## Task directions:
Lines before the one containing "CT of an extremity" are left out; that line and every line after it, through the end of the records, are to be reproduced exactly.

[Opening Exercise data section]

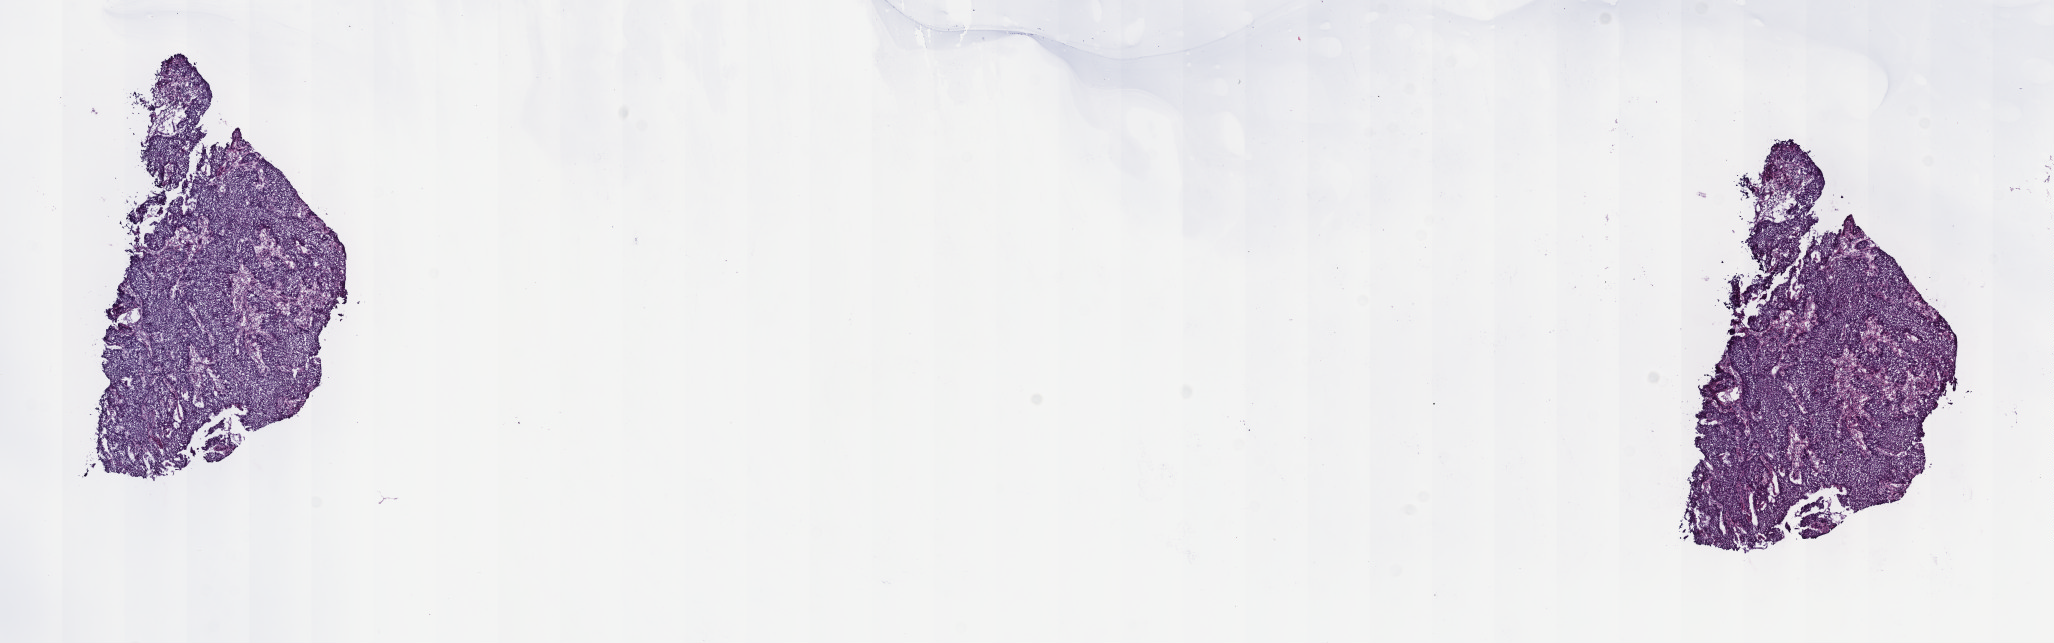
Whole-slide histology image, H&E-stained — a low-resolution overview of the entire scanned area, about 16.6 x 5.2 mm (acquisition: 40x scan), frozen section from the top of the tissue portion, sample: primary tumour, cervix. Patient: female, age at initial diagnosis 30 years. Histologic grade: G3 (poorly differentiated). Composition of this section per pathologist review: tumour cells 85%, tumour nuclei 85%, normal cells 0%, stromal cells 15%, necrosis 0%. Infiltration values recorded for this section: lymphocyte infiltration 3%, monocyte infiltration 3%, neutrophil infiltration 3%.
Histologic diagnosis: Squamous cell carcinoma, NOS.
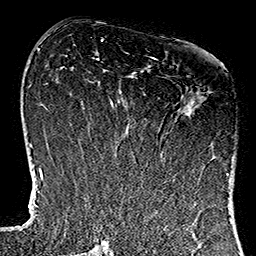
Breast MRI (dynamic contrast-enhanced), one axial slice. Slice 58 of 160 in the series (ordered by position). Cropped to one breast. Dynamic contrast-enhanced series, time point 2 of 7 at this slice position (early post-contrast). 1.5 T. TE 2.7 ms, TR 5.1 ms. 1 mm slice thickness. 256 × 256 image matrix, field of view 178 × 178 mm. Female patient.
Outlined on this slice (semi-automatic segmentation, software-assisted and operator-edited):
- enhancing-tissue mask used for the functional tumour volume (all voxels passing the contrast-enhancement thresholds inside the analysis volume; usually the tumour): bounding box <130,57,227,182> (left, top, right, bottom; pixels)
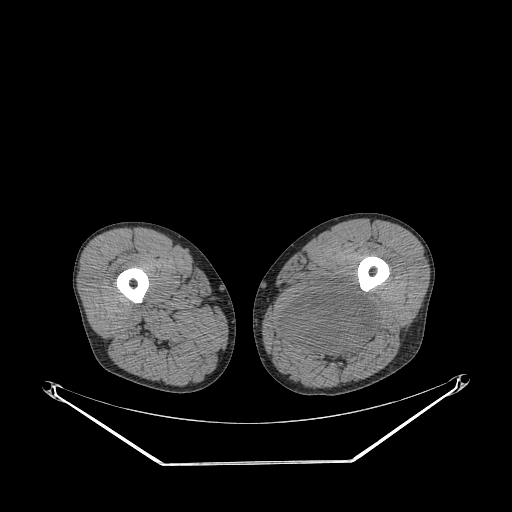
CT of an extremity soft-tissue mass (from a PET/CT study), one axial slice; slice 244 of 267 in the series (ordered by position); reconstruction kernel STANDARD; soft-tissue window (W 400 / L 40 HU); 512 × 512 image matrix, field of view 500 × 500 mm. Male patient. Case-level facts recorded for this patient, not image findings: histological type: undifferentiated pleomorphic liposarcoma; grade: high; site of the primary tumour: left thigh.
Outlined on this slice (expert contour drawn on MRI and transferred to this co-registered scan by the dataset authors):
- gross tumour volume including surrounding oedema: box from (x=276, y=285) to (x=375, y=362) px
- gross tumour volume (mass): (x=283, y=285)–(x=375, y=352)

[Closing Exercise data section]

## Solution below:
CT of an extremity soft-tissue mass (from a PET/CT study), one axial slice; slice 244 of 267 in the series (ordered by position); reconstruction kernel STANDARD; soft-tissue window (W 400 / L 40 HU); 512 × 512 image matrix, field of view 500 × 500 mm. Male patient. Case-level facts recorded for this patient, not image findings: histological type: undifferentiated pleomorphic liposarcoma; grade: high; site of the primary tumour: left thigh.
Outlined on this slice (expert contour drawn on MRI and transferred to this co-registered scan by the dataset authors):
- gross tumour volume including surrounding oedema: box from (x=276, y=285) to (x=375, y=362) px
- gross tumour volume (mass): (x=283, y=285)–(x=375, y=352)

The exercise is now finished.